Along with this latest recruitment, the Nationwide Foundation Pediatric Innovation Fund has significantly impacted Nationwide Children's genomics program including the purchase of next-generation equipment that allows for expanded sequencing and analyzing of the human genome. The equipment makes the process faster and more accurate, leading to better capabilities for use in the diagnosis and treatment of child health disorders.
The timing of today's announcement coincides with the tenth anniversary of the Nationwide Foundation's $50 million commitment to Nationwide Children's. At the time, it was the largest gift ever made in Central Ohio, supporting multiple clinical and research priorities including cardiology, neonatology and injury prevention. The 10-year commitment helped support the hospital in recruiting world-renowned talent, expanding its main campus and dedicating a third building to research.
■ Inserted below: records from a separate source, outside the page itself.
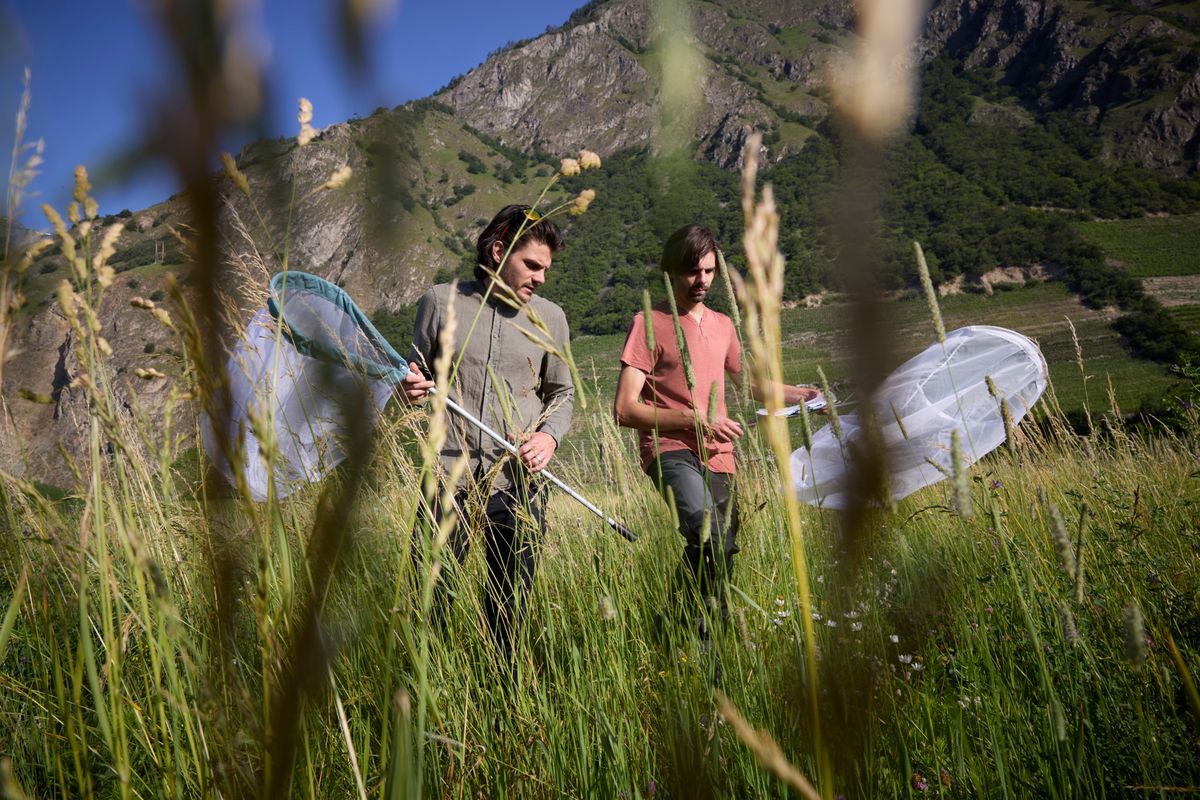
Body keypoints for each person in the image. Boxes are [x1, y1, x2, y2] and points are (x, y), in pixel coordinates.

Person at [614, 224, 819, 640]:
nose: (702, 280)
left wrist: (803, 393)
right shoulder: (648, 323)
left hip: (720, 455)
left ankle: (678, 630)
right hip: (670, 450)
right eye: (693, 271)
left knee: (719, 552)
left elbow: (751, 385)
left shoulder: (723, 325)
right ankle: (692, 638)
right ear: (672, 272)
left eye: (709, 271)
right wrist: (695, 419)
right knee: (710, 536)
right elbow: (625, 409)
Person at [399, 204, 573, 661]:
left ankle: (503, 705)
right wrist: (408, 388)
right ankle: (427, 701)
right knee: (431, 602)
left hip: (518, 482)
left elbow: (563, 394)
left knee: (509, 610)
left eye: (546, 269)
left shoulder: (551, 319)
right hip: (447, 477)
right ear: (499, 251)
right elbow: (407, 382)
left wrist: (549, 438)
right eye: (531, 265)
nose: (540, 278)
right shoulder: (440, 302)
About The Research Institute at Nationwide Children's Hospital
Ranked 9th of only 12 children's hospitals on U.S. News & World Report's 2015-16 "America's Best Children's Hospitals Honor Roll," Nationwide Children's Hospital is one of the nation's largest not-for-profit freestanding pediatric healthcare networks providing care for infants, children and adolescents as well as adult patients with congenital disease. As home to the Department of Pediatrics of The Ohio State University College of Medicine, Nationwide Children's faculty train the next generation of pediatricians, scientists and pediatric specialists. The Research Institute at Nationwide Children's Hospital is one of the Top 10 National Institutes of Health-funded free-standing pediatric research facilities in the U.S., supporting basic, clinical, translational and health services research at Nationwide Children's. The Research Institute encompasses three research facilities totaling 525,000 square feet dedicated to research. More information is available at NationwideChildrens.org/Research.
The Nationwide Foundation
The Nationwide Foundation is a nonprofit, private foundation to which Nationwide companies are the donors. Founded in 1959, the Nationwide Foundation has committed more than $355 million since 2000 to help nonprofit organizations in communities where Nationwide associates and their families live and work. Just as Nationwide supports its customers in their moment of need, both Nationwide and the Nationwide Foundation's involvement in its home communities is focused on supporting organizations that help people facing critical or immediate need.